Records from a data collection
■ ■ ■ ■ ■
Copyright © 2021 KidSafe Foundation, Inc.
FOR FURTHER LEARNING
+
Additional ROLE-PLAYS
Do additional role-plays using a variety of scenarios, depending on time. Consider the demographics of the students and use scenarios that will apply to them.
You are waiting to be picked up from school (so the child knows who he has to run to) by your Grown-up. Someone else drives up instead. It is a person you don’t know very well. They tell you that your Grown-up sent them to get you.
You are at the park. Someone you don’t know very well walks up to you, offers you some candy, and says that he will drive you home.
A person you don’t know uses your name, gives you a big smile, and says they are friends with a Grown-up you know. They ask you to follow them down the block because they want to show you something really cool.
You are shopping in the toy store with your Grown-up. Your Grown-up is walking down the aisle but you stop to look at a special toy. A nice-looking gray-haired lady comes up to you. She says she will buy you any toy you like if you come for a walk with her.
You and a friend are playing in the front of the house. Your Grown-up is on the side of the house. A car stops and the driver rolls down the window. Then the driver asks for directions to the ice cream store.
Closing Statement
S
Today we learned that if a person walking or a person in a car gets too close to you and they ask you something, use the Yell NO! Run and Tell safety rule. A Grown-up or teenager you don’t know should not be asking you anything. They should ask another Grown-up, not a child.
■ ■ ■ ■ ■
**AIM OF THE EXERCISE**
Starting from the first line of the records above, retype each line exactly up to and including the one that contains "You are at the", and nothing more.

**EXERCISE RESPONSE**
Copyright © 2021 KidSafe Foundation, Inc.
FOR FURTHER LEARNING
+
Additional ROLE-PLAYS
Do additional role-plays using a variety of scenarios, depending on time. Consider the demographics of the students and use scenarios that will apply to them.
You are waiting to be picked up from school (so the child knows who he has to run to) by your Grown-up. Someone else drives up instead. It is a person you don’t know very well. They tell you that your Grown-up sent them to get you.
You are at the park. Someone you don’t know very well walks up to you, offers you some candy, and says that he will drive you home.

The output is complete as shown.